Satyre (le) et le Passant (V, 7)Arrière ceux dont la bouche
Souffle le chaud et le froid (1)! »
(1) ceux qui sont « doubles », dont l’attitude est ambiguë
Savetier (le) et le Financier (VIII, 2) Rendez-moi, lui dit-il, mes chansons et mon somme,
Et reprenez vos cent écus.
Serpent (le) et la Lime (V, 16)En 1666 Boileau venait de publier ses premières « Satires » et était en butte à de violentes attaques. Est-ce pour cela que La Fontaine a composé cette fable afin de le défendre  contre ses ennemis ?  Ceci s’adresse à vous, esprits du dernier ordre,
Qui n’étant bons à rien cherchez sur tout à mordre.
Vous vous tourmentez vainement.
Croyez-vous que vos dents impriment leurs outrages
Sur tant de beaux ouvrages ?
(1) Ils sont pour vous d’airain, d’acier, de diamant . 
(1) La Fontaine s’indigne ici contre les critiques.

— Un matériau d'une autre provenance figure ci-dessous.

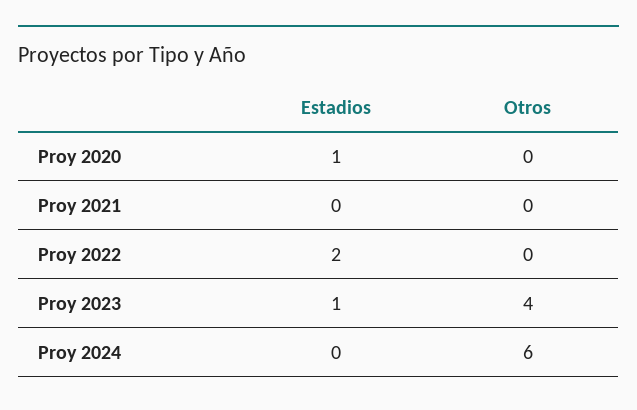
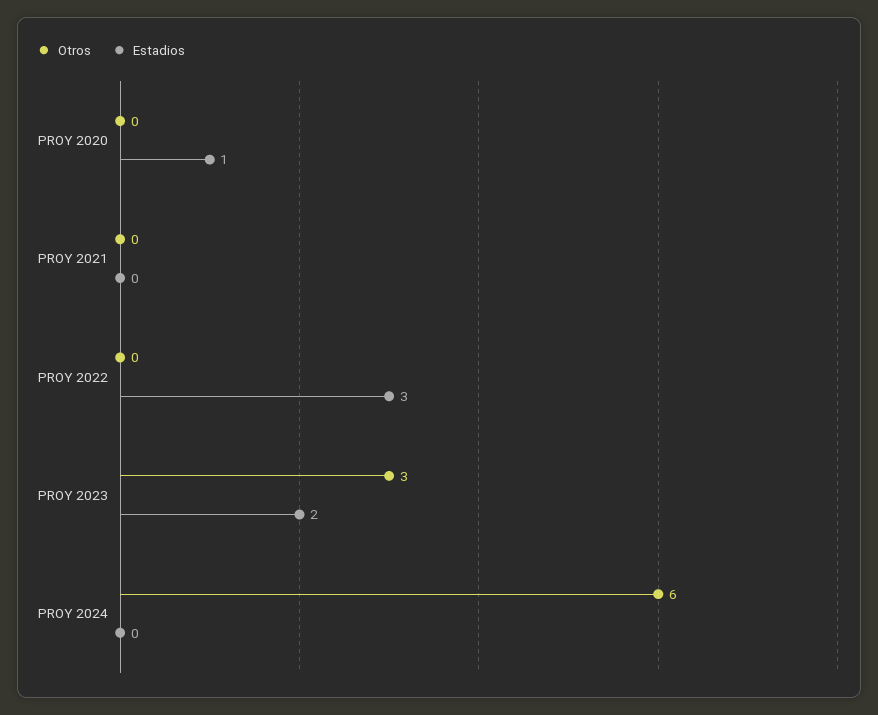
  {
    "Estadios": {
      "Proy 2020": 1,
      "Proy 2021": 0,
-     "Proy 2022": 2,
+     "Proy 2022": 3,
-     "Proy 2023": 1,
+     "Proy 2023": 2,
      "Proy 2024": 0
    },
    "Otros": {
      "Proy 2020": 0,
      "Proy 2021": 0,
      "Proy 2022": 0,
-     "Proy 2023": 4,
+     "Proy 2023": 3,
      "Proy 2024": 6
    }
  }

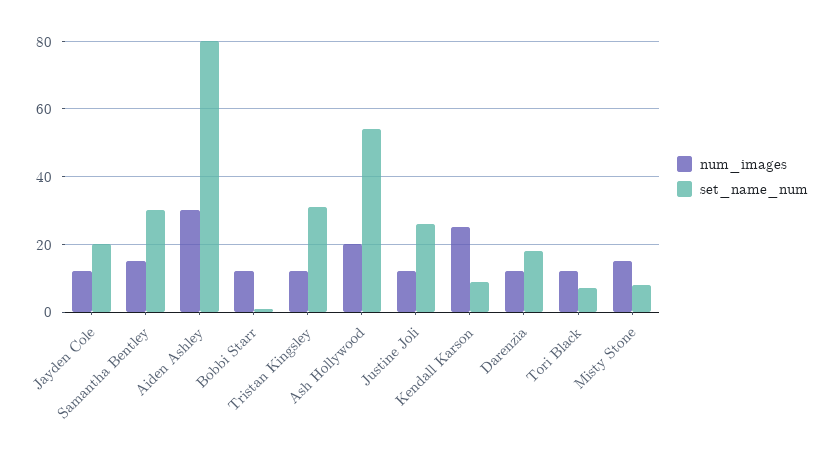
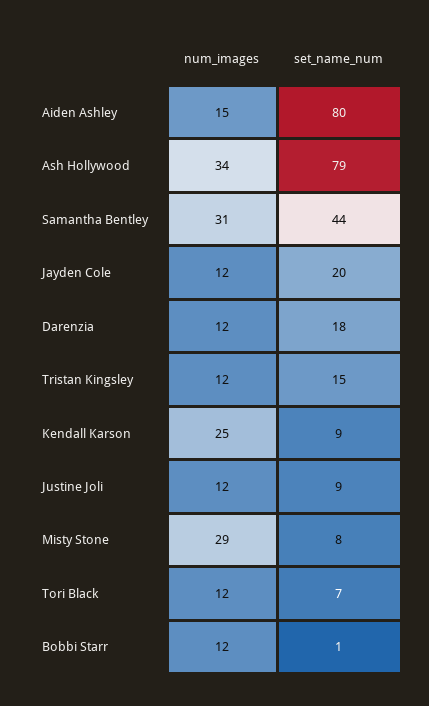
  {
    "num_images": {
      "Jayden Cole": 12,
-     "Samantha Bentley": 15,
+     "Samantha Bentley": 31,
-     "Aiden Ashley": 30,
+     "Aiden Ashley": 15,
      "Bobbi Starr": 12,
      "Tristan Kingsley": 12,
-     "Ash Hollywood": 20,
+     "Ash Hollywood": 34,
      "Justine Joli": 12,
      "Kendall Karson": 25,
      "Darenzia": 12,
      "Tori Black": 12,
-     "Misty Stone": 15
+     "Misty Stone": 29
    },
    "set_name_num": {
      "Jayden Cole": 20,
-     "Samantha Bentley": 30,
+     "Samantha Bentley": 44,
      "Aiden Ashley": 80,
      "Bobbi Starr": 1,
-     "Tristan Kingsley": 30,
+     "Tristan Kingsley": 15,
-     "Ash Hollywood": 55,
+     "Ash Hollywood": 79,
-     "Justine Joli": 25,
+     "Justine Joli": 9,
      "Kendall Karson": 9,
      "Darenzia": 18,
      "Tori Black": 7,
      "Misty Stone": 8
    }
  }

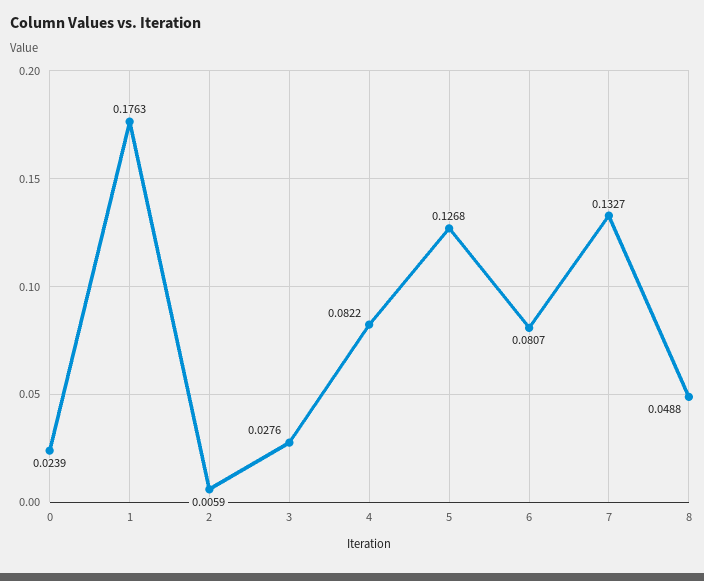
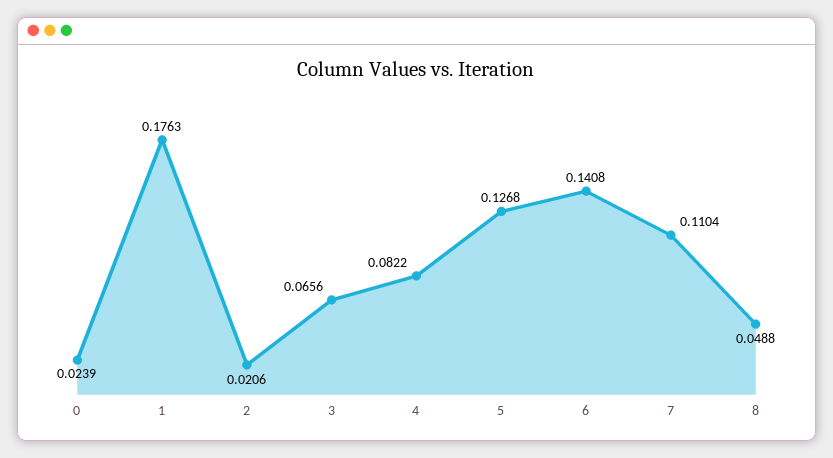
  {
    "0": 0.0239,
    "1": 0.1763,
-   "2": 0.0059,
+   "2": 0.0206,
-   "3": 0.0276,
+   "3": 0.0656,
    "4": 0.0822,
    "5": 0.1268,
-   "6": 0.0807,
+   "6": 0.1408,
-   "7": 0.1327,
+   "7": 0.1104,
    "8": 0.0488
  }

Simonide préservé par les Dieux (1, 14) Le fait anecdotique concerne le poète grec Simonide de Céos(- 556 env.-467) créateur supposé de l’ode  en l’honneur des vainqueurs des jeux Olympiques.On ne peut trop louer trois sortes de personnes : 
Les Dieux, sa maîtresse et son roi.
Malherbe le disait ; j’y souscris quant à moi : 
Ce sont maximes toujours bonnes.
Cette fable est un appel éventuel aux mécénats pour les gens de lettres
Singe (le) (XII, 19) Le thème du plagiat, traité  dans « Le Singe » a déjà été évoqué par La Fontaine dans « Le Geai paré des plumes du Paon » (IV, 9). Ici, il montre un peu plus d’exaspération… Le plagiaire serait (peut-être…) Furetière.

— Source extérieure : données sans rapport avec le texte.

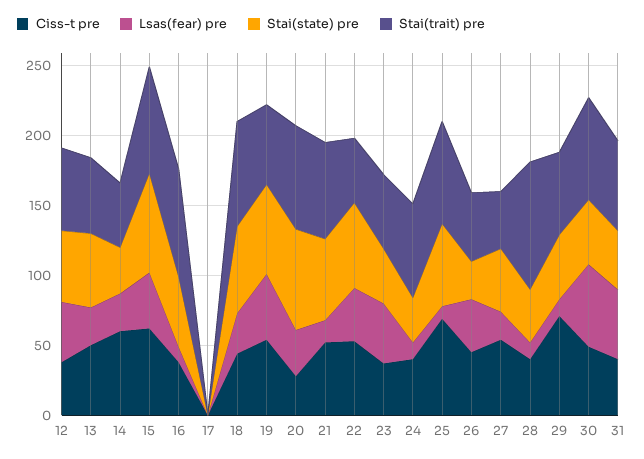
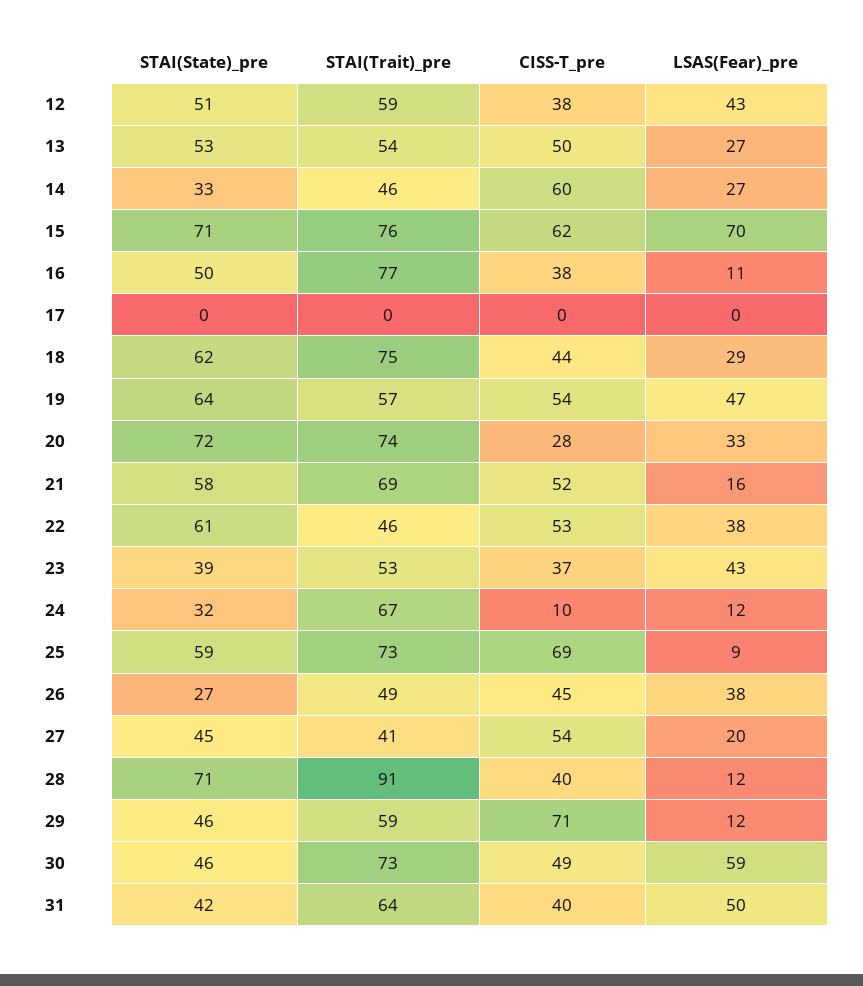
  {
    "Ciss-t pre": {
      "12": 38,
      "13": 50,
      "14": 60,
      "15": 62,
      "16": 38,
      "17": 0,
      "18": 44,
      "19": 54,
      "20": 28,
      "21": 52,
      "22": 53,
      "23": 37,
-     "24": 40,
+     "24": 10,
      "25": 69,
      "26": 45,
      "27": 54,
      "28": 40,
      "29": 71,
      "30": 49,
      "31": 40
    },
    "Lsas(fear) pre": {
      "12": 43,
      "13": 27,
      "14": 27,
-     "15": 40,
+     "15": 70,
      "16": 11,
      "17": 0,
      "18": 29,
      "19": 47,
      "20": 33,
      "21": 16,
      "22": 38,
      "23": 43,
      "24": 12,
      "25": 9,
      "26": 38,
      "27": 20,
      "28": 12,
      "29": 12,
      "30": 59,
      "31": 50
    },
    "Stai(state) pre": {
      "12": 51,
      "13": 53,
      "14": 33,
      "15": 71,
      "16": 50,
      "17": 0,
      "18": 62,
      "19": 64,
      "20": 72,
      "21": 58,
      "22": 61,
      "23": 39,
      "24": 32,
      "25": 59,
      "26": 27,
      "27": 45,
-     "28": 40,
+     "28": 71,
      "29": 46,
      "30": 46,
      "31": 42
    },
    "Stai(trait) pre": {
      "12": 59,
      "13": 54,
      "14": 46,
      "15": 76,
      "16": 77,
      "17": 0,
      "18": 75,
      "19": 57,
      "20": 74,
      "21": 69,
      "22": 46,
      "23": 53,
      "24": 67,
      "25": 73,
      "26": 49,
      "27": 41,
      "28": 91,
      "29": 59,
      "30": 73,
      "31": 64
    }
  }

Le singe imite tout de la nature humaine… 
N’attendez rien de bon du Peuple imitateur ,
Qu’il soit Singe ou qu’il fasse un livre. 
La pire espèce, c’est l’Auteur.
Singe (le) et le Chat (IX, 17)……………………………………. Raton (1) 
N’était pas content, ce dit-on.
Aussi ne le sont pas la plupart de ces princes
Qui, flattés d’un pareil emploi,
Vont s’échauder en des Provinces
Pour le profit de quelque Roi.
(1) C’est lui, le chat, qui avait « tiré les marrons du feu » avec sa patte, au profit du singe qui les avait mangés au fur et à mesure.
Singe (le) et le Dauphin (IV, 7)De telles gens (1) il est beaucoup,
Qui prendraient Vaugirard pour Rome,
Et qui, caquetants au plus dru,
Parlent de tout et n’ont rien vu.
(1) comme le singe, sauvé du naufrage par le dauphin qui l’avait pris pour un homme.
A la question du dauphin lui demandant s’il connaissait le Pirée, le singe répondit qu’il l’avait pour ami… et se trouva rejeté à la mer par le dauphin qui se rendit alors compte de son erreur.